Ce pauvre aveugle n’a rien fait ; il a simplement été guéri. Serait-ce
donc un délit ? Non, assurément. Aussi, nous voyons bien qu’il est attaqué
sans raison par les pharisiens. Autre chose encore rapproche cet aveugle guéri
du Christ : il voit, non pas simplement avec les yeux du corps, ce qui,
pour lui est déjà bien, mais aussi – et plus profondément – avec les yeux de
son intelligence. Et en cela, cet aveugle révèle aux pharisiens que lui voit,
que lui sait, tandis qu’eux demeurent ignorants. « Voilà bien ce qui est
étonnant ! Vous ne savez pas d’où il est » (Jn 9, 30). Il
fallait un courage certain pour dire cela et convaincre d’ignorance des
pharisiens, des notables parmi les Juifs. Jésus aussi aura ce courage.
La
fin du récit devient complexe. Jésus affirme : « Je suis venu en ce
monde pour une remise en question : pour que ceux qui ne voient pas
puissent voir, et que ceux qui voient deviennent aveugles » (Jn 9, 39). La
question délicate est donc la suivante : Qui voit ? ou plutôt :
Qui voit quoi ? Que doit-on voir, à la fin de notre récit ? Il ne
s’agit pas tant de voir de ses yeux de chair que de comprendre quelque chose
avec son cœur. Que faut-il comprendre ? « Si vous étiez des aveugles,
vous n’auriez pas de péché ; mais du moment que vous dites : “Nous
voyons”, votre péché demeure » (Jn 9, 41). Voilà ce qu’il faut avoir
le courage de voir : son propre péché. La question du mal, posée au début,
trouve maintenant sa réponse.
Qui
a péché ? L’aveugle ou ses parents ? C’est de là que nous sommes
partis, comme si un péché personnel pouvait expliquer une cécité corporelle.

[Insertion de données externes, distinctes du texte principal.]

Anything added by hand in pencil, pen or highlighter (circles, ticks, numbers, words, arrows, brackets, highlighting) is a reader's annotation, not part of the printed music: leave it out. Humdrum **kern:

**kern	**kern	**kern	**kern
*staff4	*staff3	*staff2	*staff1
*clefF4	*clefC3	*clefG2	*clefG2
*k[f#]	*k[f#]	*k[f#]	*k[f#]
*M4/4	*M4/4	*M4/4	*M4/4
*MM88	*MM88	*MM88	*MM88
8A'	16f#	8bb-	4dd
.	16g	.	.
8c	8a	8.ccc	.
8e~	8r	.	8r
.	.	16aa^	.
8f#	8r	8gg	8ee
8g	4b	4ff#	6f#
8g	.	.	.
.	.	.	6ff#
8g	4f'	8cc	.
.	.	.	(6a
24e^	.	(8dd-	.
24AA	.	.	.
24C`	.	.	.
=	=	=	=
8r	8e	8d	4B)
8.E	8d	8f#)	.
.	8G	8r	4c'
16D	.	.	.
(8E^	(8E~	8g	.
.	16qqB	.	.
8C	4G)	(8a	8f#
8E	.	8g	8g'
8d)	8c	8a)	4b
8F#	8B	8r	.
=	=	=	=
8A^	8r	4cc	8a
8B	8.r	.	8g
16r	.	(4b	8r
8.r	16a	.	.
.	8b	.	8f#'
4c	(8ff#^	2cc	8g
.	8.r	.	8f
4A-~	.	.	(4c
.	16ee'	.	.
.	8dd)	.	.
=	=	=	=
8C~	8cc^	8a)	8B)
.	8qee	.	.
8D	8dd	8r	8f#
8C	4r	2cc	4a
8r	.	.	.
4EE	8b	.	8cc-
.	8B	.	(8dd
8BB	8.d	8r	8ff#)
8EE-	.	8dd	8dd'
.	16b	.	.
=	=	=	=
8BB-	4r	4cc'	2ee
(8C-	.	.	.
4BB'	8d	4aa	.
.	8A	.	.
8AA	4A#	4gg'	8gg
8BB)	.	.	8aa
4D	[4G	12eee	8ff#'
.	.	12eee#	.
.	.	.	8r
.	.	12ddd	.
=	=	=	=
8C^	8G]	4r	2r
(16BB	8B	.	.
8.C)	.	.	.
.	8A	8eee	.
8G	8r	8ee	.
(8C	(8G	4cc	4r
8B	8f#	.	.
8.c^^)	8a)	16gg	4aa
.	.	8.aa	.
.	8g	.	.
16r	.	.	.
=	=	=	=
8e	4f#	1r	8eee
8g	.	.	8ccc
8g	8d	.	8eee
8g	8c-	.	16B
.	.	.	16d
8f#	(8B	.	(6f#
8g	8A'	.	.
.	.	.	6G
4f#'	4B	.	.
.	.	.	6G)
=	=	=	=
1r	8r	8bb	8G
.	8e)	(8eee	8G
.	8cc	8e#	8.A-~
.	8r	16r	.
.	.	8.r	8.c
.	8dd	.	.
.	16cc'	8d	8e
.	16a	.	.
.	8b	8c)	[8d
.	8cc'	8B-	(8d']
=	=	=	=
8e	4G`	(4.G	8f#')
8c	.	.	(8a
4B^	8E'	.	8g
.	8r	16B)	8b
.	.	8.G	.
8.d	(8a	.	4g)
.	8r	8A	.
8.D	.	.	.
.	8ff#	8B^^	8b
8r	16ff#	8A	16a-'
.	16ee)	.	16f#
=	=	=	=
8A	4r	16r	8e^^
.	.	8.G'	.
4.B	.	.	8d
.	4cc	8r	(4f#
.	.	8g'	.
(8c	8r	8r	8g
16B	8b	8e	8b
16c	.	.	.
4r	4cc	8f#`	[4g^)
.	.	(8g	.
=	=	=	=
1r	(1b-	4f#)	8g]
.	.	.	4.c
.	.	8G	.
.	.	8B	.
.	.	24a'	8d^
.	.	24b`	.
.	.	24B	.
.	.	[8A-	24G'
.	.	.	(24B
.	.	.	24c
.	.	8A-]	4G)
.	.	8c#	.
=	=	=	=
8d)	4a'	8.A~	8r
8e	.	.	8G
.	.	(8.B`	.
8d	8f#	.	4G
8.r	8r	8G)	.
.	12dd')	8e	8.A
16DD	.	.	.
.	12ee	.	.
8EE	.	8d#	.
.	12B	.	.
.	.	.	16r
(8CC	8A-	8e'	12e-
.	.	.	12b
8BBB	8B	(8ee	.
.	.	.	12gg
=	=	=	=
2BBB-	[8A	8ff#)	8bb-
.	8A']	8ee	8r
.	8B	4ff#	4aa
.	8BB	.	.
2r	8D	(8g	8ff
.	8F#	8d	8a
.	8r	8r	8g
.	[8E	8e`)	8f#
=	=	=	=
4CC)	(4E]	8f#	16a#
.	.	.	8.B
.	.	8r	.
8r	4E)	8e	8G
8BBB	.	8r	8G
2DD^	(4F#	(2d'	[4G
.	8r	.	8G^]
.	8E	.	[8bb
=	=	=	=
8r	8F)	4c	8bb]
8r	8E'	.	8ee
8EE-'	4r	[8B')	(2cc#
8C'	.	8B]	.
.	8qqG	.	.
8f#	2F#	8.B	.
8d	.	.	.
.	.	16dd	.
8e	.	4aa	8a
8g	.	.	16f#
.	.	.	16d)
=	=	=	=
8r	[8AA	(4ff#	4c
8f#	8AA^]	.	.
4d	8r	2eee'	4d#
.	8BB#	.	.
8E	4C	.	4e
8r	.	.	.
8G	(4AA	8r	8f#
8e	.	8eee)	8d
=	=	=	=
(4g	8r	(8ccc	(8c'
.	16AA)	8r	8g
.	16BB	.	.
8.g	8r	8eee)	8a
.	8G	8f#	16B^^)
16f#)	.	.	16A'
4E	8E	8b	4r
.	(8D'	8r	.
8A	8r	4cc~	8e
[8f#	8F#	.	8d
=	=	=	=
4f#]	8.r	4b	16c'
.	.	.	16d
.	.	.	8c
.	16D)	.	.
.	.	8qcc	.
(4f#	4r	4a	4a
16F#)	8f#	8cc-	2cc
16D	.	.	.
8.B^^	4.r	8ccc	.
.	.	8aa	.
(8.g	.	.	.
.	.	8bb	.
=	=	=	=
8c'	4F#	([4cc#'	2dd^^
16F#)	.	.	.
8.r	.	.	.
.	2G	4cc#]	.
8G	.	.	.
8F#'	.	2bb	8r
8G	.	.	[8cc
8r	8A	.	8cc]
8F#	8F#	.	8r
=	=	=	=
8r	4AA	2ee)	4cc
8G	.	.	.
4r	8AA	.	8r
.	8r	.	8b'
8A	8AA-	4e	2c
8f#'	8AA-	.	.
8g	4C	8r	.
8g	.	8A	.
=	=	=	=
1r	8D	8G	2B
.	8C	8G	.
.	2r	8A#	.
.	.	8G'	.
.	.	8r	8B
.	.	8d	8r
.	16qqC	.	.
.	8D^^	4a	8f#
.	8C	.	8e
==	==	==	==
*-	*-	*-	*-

Jésus répond en quelque sorte : Vous
commettez le péché, mais vous ne le voyez pas, précisément parce que votre
péché est un aveuglement volontaire. Les pharisiens – ceux qui sont
réellement aveugles – refusent de voir leur péché, ils refusent de voir qu’ils
commettent le mal en persécutant cet aveugle guéri qui n’a rien fait de mal.
Ils le haïssent sans raison, comme ils haïront sans raison le Christ (cf. Jn 15, 25). Mais – aveugles
qu’ils sont – ils disent pourtant : « nous voyons »,
revendiquant leur science et leur piété comme garantie de bonne conscience.
S’ils avaient reconnu leur aveuglement, on aurait pu leur pardonner ; mais
leur aveuglement endurci et volontaire constitue précisément le mécanisme de
leur péché, et dans une telle obstination, le pardon ne parvient pas à se
frayer un chemin. Dieu, qui nous respecte au point de ne pas nous sauver sans
nous, veut nous pardonner les péchés que nous reconnaissons, ceux que nous
avouons. Mais ceux que nous cachons, ceux que nous nous cachons… « votre
péché demeure ». Quelle phrase terrible, comme si la bienveillance de Dieu
était tenue en échec.
Il
est difficile et désagréable d’être lucide sur soi-même. Les pharisiens se sont
aveuglés sur leur aveuglement même ; et cette situation leur est
confortable. Ils disent : « nous voyons », et ils sont
parfaitement capables de juger lucidement des fautes des autres. Ce qu’il leur
faudrait voir pourtant leur reste caché parce qu’ils ont choisi d’être aveugles
sur leur propre compte. Et c’est alors l’aveugle – lui qu’on pensait puni par
Dieu (cf. Is 53, 4) – qui les
confond. Sa cécité a manifesté leur aveuglement.
Demandons
le courage d’être illuminés par le Christ, de vivre comme des enfants de
lumière, en sachant bien que cette lumière devra sans doute d’abord nous
démasquer, nous révéler à nous-mêmes notre part d’ombre. Enfin seulement nous
pourrons entrer tout entier dans la pure lumière.